Simply? I was unhappy. And to showcase my dissatisfaction with myself I was doing things that were out of character as a coping mechanism. The only thing at that time which consistently made me happy and gave me a temporary feeling of purpose was traveling. I felt in control and it made me excited to explore and meet new people, even though my anxiety at times made meeting people a real struggle. But whenever I came back home and had to go back to work on Monday, I would fall right back into that slump, succumbing to the depression and start feeling hopeless all over again. It was a heartless cycle I kept putting myself in looking for different results and always coming back around with less strength than I started.

Because I was in therapy, I was learning how to cope with anxiety and literally reshape my thinking patterns. And I wanted to make changes!  I was physically tired of being unhappy. So I knew that I wouldn’t ever be content living in this suburban, but not quite yuppie life. I knew I had to move. I went back to my basics. I started praying again and meditating on Bible verses to see how I could apply it in my life. I quit hanging around ‘friends’ with toxic personalities that didn’t make me want to be a better person. Slowly, I was making changes.

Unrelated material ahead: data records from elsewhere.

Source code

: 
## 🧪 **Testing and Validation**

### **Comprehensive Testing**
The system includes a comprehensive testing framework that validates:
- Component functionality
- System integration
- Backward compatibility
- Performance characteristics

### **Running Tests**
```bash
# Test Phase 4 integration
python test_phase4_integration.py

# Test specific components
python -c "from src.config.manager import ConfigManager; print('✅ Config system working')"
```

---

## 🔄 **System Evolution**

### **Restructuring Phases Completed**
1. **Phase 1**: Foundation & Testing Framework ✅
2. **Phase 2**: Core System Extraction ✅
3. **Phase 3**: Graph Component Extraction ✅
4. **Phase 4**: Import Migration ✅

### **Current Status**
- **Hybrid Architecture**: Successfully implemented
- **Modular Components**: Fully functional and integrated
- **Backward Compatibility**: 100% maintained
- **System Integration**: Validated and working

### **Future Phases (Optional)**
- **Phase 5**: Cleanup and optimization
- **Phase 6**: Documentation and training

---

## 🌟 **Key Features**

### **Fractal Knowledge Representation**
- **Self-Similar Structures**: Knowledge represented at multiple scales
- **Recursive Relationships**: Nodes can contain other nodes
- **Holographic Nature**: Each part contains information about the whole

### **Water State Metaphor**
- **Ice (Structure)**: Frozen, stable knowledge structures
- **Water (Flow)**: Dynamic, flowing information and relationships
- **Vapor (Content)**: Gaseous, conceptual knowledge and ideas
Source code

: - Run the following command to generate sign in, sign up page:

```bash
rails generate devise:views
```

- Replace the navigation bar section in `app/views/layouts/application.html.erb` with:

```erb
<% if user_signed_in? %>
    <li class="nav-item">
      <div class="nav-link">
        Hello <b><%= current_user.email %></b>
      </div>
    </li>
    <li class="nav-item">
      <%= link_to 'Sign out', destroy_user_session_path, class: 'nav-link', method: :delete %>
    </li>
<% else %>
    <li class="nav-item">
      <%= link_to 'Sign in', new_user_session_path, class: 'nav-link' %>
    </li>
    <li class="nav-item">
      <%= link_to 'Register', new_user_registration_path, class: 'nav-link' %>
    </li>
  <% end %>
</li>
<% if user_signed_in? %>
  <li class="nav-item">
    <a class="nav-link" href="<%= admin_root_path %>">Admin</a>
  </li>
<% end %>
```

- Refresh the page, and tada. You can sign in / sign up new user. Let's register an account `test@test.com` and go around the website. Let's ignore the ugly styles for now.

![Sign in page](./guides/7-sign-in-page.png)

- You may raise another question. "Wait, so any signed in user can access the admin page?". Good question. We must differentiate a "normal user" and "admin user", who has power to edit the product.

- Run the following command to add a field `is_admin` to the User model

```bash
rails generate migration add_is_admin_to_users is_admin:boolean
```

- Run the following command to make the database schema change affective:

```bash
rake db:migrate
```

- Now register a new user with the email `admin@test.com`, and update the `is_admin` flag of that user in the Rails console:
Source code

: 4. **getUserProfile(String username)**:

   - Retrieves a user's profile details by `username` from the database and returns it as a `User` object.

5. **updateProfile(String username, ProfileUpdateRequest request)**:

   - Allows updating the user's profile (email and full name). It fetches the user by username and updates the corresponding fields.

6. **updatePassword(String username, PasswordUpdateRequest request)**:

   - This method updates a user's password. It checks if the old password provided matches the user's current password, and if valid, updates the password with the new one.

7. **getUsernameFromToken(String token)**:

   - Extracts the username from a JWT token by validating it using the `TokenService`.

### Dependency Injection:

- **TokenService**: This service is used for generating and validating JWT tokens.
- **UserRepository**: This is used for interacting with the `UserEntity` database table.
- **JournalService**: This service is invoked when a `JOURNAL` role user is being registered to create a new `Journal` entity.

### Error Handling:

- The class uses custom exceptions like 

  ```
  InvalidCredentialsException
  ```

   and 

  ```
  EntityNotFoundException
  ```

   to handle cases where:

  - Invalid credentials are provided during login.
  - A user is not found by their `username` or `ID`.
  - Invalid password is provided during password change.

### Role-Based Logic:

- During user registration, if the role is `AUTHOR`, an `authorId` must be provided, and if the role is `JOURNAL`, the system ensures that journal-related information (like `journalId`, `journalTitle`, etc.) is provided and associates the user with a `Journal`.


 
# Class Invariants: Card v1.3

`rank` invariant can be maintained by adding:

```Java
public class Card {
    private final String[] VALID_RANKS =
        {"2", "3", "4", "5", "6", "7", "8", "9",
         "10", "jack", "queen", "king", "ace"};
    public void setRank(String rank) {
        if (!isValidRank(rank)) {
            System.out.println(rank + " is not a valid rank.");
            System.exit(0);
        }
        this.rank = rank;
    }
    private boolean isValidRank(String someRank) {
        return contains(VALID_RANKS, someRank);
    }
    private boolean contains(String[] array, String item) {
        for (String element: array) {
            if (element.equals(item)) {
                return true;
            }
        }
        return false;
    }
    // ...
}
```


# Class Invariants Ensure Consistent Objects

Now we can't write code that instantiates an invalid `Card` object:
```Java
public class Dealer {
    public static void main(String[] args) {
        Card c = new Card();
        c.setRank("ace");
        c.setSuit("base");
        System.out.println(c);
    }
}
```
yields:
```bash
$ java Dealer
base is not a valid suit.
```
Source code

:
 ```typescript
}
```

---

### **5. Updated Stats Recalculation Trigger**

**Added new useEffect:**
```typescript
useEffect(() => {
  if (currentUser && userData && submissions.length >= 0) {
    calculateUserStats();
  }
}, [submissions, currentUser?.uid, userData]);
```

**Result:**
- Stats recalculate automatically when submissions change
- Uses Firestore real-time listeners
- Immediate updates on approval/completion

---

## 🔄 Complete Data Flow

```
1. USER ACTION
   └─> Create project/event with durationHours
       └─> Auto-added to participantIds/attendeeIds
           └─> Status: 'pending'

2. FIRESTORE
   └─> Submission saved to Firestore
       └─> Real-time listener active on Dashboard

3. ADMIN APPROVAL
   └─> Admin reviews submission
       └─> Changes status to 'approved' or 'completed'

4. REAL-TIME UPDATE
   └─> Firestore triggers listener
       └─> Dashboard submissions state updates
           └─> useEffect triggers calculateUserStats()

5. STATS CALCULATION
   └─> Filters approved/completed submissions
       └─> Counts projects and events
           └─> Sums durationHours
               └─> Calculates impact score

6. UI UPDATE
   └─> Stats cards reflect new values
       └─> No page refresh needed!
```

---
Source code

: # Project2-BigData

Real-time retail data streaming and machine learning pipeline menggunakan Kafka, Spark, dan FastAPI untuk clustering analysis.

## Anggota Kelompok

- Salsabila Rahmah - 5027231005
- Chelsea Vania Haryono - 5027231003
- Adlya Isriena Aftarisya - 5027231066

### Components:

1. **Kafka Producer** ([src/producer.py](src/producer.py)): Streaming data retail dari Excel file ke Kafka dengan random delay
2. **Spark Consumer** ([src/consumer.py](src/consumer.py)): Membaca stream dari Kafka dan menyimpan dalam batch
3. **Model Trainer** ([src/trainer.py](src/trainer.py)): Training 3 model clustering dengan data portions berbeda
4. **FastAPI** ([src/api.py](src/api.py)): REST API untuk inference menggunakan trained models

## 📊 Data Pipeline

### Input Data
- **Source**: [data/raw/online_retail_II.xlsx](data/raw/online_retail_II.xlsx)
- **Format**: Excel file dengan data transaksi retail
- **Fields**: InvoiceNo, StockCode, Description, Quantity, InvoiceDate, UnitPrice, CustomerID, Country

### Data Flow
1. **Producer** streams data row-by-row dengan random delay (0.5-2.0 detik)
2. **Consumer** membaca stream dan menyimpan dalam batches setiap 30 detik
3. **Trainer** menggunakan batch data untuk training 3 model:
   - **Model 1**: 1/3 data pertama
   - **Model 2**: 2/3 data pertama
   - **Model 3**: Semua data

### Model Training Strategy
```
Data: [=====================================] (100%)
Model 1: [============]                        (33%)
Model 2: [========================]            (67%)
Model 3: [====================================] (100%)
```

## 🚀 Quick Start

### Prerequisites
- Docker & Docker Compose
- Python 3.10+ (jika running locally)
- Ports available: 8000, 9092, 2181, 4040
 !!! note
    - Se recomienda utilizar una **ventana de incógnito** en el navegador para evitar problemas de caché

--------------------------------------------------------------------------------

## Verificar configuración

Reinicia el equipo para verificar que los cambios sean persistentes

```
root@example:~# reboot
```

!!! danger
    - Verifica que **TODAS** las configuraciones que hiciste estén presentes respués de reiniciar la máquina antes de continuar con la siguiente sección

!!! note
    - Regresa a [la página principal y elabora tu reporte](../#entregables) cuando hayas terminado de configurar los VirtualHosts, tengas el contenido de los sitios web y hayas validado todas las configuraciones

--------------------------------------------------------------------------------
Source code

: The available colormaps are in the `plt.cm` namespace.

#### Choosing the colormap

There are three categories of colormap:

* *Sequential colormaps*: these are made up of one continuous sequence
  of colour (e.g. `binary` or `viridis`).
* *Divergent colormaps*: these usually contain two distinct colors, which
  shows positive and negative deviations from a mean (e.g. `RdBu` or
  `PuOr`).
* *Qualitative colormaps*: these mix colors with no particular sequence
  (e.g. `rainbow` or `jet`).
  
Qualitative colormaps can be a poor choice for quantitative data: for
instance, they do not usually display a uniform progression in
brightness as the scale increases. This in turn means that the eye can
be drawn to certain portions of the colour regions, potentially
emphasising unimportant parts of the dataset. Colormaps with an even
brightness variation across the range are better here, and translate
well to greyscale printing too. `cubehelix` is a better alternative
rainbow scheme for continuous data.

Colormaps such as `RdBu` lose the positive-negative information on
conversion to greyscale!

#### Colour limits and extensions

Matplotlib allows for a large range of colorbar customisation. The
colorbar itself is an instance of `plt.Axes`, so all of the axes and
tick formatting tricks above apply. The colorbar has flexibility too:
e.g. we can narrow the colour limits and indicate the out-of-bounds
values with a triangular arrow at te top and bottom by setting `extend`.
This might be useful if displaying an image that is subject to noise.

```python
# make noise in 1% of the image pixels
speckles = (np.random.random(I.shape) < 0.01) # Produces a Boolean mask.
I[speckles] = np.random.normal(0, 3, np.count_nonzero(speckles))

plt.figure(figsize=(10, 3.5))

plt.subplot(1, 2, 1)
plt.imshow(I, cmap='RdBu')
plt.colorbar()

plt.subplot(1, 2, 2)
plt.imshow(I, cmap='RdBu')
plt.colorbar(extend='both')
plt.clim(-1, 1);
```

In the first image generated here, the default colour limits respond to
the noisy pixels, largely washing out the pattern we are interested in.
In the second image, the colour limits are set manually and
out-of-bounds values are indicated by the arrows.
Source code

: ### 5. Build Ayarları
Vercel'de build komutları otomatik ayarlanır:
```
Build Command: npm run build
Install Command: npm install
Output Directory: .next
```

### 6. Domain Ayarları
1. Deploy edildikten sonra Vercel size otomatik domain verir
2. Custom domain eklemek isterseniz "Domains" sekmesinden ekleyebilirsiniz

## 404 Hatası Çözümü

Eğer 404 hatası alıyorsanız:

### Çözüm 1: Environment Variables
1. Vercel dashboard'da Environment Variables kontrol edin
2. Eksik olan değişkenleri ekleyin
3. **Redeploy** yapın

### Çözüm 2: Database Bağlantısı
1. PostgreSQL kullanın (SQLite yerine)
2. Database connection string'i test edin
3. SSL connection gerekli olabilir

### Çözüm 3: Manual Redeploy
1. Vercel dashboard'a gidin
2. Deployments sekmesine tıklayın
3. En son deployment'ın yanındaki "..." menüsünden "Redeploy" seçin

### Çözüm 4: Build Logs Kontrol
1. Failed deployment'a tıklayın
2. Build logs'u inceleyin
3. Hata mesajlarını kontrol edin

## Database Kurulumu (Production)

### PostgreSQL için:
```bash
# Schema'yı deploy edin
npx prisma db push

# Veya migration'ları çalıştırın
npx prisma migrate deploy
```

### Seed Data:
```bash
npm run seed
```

The view from a restaurant terrace at Laguna de Apoyo, Nicaragua

The view from a restaurant terrace at Laguna de Apoyo, Nicaragua

So in October 2015, I finished out the lease on my apartment, rented a small storage unit, forwarded my mail to my family’s house and I moved to Granada, Nicaragua – exactly one year from my last visit.

Thankfully, I was in a position where I had a safety net of savings to last me a couple months until I found some work; which I eventually did. The cost of living is conveniently low here so that it allows me to work part time and focus on volunteering and helping others in the local community. Yes, I still have anxiety, but I’m in a place now where I don’t feel a constant pressure to keep up with the daily grind of work, sleep and no time for anything or anyone.

You might be wondering, do I recommend that anyone dealing with depression or other mental illness pick up and move out of the country? Yes…and no—here is why:

Each person has to decide for themselves what is going to make then genuinely happy with this life they’ve been given. And that answer is going to look different for each person. While I can be happy living in a tiny lil’ studio cottage away from my family and many American conveniences, to someone else that could be considered torture. I also don’t have any dependents counting on me for any type of daily care. That made my decision much easier.

I heard someone say once, “If you can’t change your circumstances, change your viewpoint.”  Not all of us can afford to leave the ‘States for an extended period of time. In that case, learn how to reshape your thinking, like I had to do before I left. But if you can finagle a way to move, try it out for a probationary period and see what it does for you mentally, emotionally and physically.

I just know that I’m living my daydream because I learned to ignore my unrealistic anxieties, I said ‘no’ to living an ordinary life, and ‘yes’ to making changes. And for me, that works.